Task instructions:
(a) Answer these questions from the Calder review:
(i) At about what point in life does the change into dolls begin?
(ii) To what country do some of the dolls manage to escape?
(iii) Which religion does Calder name among his influences?
(b) Using the Calder review, please explain why the dolls are kept under quarantine.
(c) Carry the Calder review forward from its last sentence.

Extract to read:
'''
Dead Girls, Dead Boys, Dead Things | Cythera | |
Richard Calder | ||
St. Martin's Press, 409 pages | St. Martin's Press, 311 pages |
|
A review by David Soyka
But as R.D. Laing used to argue, in a lunatic reality only the crazy people are sane.
As crazy as Calder's fictional reality (actually, there are multiple, though linked, realities)
may be, it aptly reflects our own materialist-narcissistic culture. Dead Girls, Dead Boys, Dead Things
depicts a mid-21st century society consumed by its own consumerism: "designer dolls"
(fully functioning androids) transmit a virus through sexual relations with humans that
eventually infects female offspring, slowly transforming these children into dolls, beginning
at about the time of puberty. Hence the term, "Dead Girls" (and, as you might gather from
the full title, the virus progresses to cross genders). The metamorphosed dolls gradually
turn completely into automata, and die by their early 20s. They are virus carriers, and
consequently under quarantine, although some manage to escape to Thailand (some things in
the sex business never change). When the Human Front gains political power, it is no longer
a question of quarantine, but of eradication.
Did I mention that Calder has written a love story? With a happy ending, no less.
Calder's work has been variously described as "cyberpunk" (which has become a catch-all term
for any non-linear narrative that in any vague way deals with techno-biological enhancements
of humanity), "splatter-punk" (explicit sexually-related violence), and vampire fiction
(the mutation of girls into dolls includes the growth of fangs to suck blood and infect
humans). Perhaps it's not surprising that Calder has inspired yet another in the now
rather tired series of "punkisms" -- this time, it's "necro-punk" (a character performs
cunnilingus on the removed sex organs of his deceased doll girlfriend, to give you an
idea). My own take is that Calder is an avatar of Philip K. Dick, employing these various
genres to further develop notions of alternate realities and states of being, mixed with
a hefty dash of Eastern mysticism. (I resist calling that "Dick-punk," as much as
I like the double entendre.) In an
interview with Richard Calder,
he cites as influences Marcel Proust, Angela Carter, Vladimir Nabokov, Michael Moorcock and Mervyn Peake, as
well as Buddhism, which helps gives you a picture of the strange brew here.
'''
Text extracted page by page
'''
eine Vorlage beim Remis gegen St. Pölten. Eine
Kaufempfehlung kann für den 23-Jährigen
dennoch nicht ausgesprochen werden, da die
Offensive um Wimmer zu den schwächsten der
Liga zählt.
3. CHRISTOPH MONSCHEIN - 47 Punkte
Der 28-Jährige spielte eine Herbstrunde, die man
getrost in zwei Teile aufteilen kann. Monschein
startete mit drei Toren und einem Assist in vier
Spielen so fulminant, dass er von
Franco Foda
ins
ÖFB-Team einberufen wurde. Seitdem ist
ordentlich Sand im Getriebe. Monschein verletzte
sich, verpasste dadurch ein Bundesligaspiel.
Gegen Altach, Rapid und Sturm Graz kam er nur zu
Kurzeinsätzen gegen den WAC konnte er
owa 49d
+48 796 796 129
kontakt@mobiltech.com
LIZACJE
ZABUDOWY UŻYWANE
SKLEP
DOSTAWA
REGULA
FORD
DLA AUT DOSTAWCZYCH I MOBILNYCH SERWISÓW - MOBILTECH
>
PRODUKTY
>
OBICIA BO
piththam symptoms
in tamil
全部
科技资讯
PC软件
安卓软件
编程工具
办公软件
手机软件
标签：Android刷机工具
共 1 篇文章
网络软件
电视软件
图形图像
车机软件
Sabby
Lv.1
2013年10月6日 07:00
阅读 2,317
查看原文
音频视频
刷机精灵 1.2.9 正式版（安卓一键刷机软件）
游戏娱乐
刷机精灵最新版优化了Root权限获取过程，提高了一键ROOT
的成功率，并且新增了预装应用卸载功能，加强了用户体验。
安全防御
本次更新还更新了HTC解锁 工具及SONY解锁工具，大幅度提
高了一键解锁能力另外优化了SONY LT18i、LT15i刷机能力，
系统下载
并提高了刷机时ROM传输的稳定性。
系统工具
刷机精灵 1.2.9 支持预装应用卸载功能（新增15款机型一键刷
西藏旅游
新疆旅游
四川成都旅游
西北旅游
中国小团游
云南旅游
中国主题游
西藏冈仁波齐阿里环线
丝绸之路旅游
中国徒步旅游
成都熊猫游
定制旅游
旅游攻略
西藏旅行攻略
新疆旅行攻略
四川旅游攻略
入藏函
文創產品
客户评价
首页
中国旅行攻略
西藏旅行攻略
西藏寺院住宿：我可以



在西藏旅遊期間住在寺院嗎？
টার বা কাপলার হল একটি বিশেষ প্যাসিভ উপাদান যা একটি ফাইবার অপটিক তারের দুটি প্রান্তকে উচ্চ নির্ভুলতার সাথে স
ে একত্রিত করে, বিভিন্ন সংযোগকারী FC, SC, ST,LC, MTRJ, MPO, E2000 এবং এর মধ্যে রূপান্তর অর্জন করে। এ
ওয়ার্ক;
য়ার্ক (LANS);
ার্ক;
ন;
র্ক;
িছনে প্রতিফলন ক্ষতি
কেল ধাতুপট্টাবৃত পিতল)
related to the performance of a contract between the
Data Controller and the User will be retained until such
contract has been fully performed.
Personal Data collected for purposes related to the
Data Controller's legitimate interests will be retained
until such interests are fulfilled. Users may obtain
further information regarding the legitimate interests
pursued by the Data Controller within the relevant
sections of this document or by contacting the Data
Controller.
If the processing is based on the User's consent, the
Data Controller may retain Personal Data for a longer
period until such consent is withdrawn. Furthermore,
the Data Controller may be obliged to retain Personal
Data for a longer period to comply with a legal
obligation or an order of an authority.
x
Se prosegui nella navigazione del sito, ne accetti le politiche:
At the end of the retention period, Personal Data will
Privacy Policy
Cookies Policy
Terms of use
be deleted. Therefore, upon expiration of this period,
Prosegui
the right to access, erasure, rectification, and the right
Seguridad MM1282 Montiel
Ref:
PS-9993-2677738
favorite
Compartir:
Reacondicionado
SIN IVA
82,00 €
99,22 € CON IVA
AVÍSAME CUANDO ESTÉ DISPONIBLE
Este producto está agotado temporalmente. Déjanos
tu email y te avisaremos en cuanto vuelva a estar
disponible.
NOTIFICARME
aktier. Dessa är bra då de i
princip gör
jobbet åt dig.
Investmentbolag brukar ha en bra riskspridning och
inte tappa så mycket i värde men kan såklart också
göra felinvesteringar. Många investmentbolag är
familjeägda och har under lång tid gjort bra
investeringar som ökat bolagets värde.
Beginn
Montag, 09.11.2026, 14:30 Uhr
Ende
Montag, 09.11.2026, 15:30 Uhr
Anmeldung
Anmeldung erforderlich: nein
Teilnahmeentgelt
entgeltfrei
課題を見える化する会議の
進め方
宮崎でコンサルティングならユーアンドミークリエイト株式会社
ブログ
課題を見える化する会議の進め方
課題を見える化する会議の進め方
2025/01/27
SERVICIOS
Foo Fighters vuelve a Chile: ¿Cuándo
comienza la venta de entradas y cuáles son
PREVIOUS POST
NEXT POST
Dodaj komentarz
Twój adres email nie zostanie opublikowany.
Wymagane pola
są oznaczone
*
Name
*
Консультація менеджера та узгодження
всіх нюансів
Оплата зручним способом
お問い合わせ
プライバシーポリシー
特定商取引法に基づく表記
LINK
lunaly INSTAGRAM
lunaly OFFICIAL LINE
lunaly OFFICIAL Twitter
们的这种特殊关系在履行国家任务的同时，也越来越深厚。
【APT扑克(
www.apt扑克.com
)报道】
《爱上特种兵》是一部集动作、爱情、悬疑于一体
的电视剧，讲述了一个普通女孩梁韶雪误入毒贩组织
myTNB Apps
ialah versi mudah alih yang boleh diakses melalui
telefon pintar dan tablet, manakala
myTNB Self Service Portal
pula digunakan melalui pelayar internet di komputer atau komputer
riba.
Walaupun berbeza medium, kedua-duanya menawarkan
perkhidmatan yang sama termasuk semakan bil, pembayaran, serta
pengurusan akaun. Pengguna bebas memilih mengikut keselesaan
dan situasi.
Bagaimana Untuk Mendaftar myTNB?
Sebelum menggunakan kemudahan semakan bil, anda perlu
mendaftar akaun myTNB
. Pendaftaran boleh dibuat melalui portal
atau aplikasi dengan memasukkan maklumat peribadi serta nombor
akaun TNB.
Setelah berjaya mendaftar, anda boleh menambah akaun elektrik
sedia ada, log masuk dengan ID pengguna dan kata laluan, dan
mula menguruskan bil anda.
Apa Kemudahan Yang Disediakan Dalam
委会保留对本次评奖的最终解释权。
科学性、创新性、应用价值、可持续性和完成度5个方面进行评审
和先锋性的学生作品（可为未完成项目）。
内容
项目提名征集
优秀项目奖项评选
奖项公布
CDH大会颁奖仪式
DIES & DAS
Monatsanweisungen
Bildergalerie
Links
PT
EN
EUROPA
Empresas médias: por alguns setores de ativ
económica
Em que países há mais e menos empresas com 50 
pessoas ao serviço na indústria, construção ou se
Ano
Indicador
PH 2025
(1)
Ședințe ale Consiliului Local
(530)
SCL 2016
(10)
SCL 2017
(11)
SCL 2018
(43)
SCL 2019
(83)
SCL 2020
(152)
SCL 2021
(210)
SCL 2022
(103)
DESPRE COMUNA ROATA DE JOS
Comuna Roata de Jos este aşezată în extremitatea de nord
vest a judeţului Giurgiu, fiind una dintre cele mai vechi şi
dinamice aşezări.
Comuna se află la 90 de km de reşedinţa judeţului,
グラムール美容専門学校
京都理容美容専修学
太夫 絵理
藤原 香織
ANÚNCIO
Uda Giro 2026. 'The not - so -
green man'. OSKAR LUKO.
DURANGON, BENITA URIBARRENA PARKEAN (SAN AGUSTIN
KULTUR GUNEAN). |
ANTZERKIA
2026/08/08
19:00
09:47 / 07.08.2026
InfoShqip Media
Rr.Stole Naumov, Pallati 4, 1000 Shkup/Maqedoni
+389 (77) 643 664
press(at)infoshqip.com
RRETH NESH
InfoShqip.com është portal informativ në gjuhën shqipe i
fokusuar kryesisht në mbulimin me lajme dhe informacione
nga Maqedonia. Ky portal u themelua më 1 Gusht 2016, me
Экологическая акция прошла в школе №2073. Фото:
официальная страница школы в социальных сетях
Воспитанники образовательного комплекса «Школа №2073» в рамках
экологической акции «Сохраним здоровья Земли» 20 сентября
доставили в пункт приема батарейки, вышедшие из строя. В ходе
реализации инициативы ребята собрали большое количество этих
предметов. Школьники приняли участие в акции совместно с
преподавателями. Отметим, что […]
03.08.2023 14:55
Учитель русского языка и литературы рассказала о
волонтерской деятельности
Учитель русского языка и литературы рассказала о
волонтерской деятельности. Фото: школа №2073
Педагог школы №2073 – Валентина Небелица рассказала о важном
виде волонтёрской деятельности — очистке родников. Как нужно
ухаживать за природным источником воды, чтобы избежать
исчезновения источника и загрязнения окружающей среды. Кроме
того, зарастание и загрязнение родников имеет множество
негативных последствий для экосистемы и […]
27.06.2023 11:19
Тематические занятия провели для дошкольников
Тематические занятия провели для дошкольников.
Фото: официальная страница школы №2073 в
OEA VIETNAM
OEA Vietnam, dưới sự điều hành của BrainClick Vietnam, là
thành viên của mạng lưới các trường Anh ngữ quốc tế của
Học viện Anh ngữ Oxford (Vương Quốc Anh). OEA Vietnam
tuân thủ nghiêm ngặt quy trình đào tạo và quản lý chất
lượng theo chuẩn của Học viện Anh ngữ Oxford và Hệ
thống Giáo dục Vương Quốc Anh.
'''
Expected responses:
(a)
(i) At about the time of puberty.
(ii) Thailand.
(iii) Buddhism.

(b) The dolls carry a virus. Designer dolls pass it to humans through sex, and it later infects female offspring and turns them into dolls. Because they are carriers, they are placed under quarantine.

(c)
Reading Calder is tough-sledding for a variety of reasons. The explicit violence can be
off-putting, although it's hardly gratuitous. Indeed, the detailed descriptions of murder
and evisceration eventually become tedious, taking to an extreme our own culture's obsession
with violent images and subsequent desensitization to brutality.
Another is the curious fact that Dead Girls, Dead Boys, Dead Things was originally
published as three separate volumes of a trilogy. While Dead Girls could stand alone
(not an uncommon trait for most trilogies), Dead Boys not only seems an unfinished work
(also not uncharacteristic of trilogies), it is virtually incomprehensible without the
framing first and third stories. Needless to say, Dead Things won't have near
the impact it does without reading the first two stories.
Someone randomly picking up Dead Boys could easily fail to get through the
first few chapters; moreover, I suspect the same bewilderment could happen
to someone who had already read,
and even liked, Dead Girls. My advice: hang in there. The rewards are there in reading this as
a single, complete (409 page) novel, if you're willing to undergo
some difficult parts. Of course, that's the way it is with a lot of literature, you
know, like the things you have to read in college. But don't let that put you off, either.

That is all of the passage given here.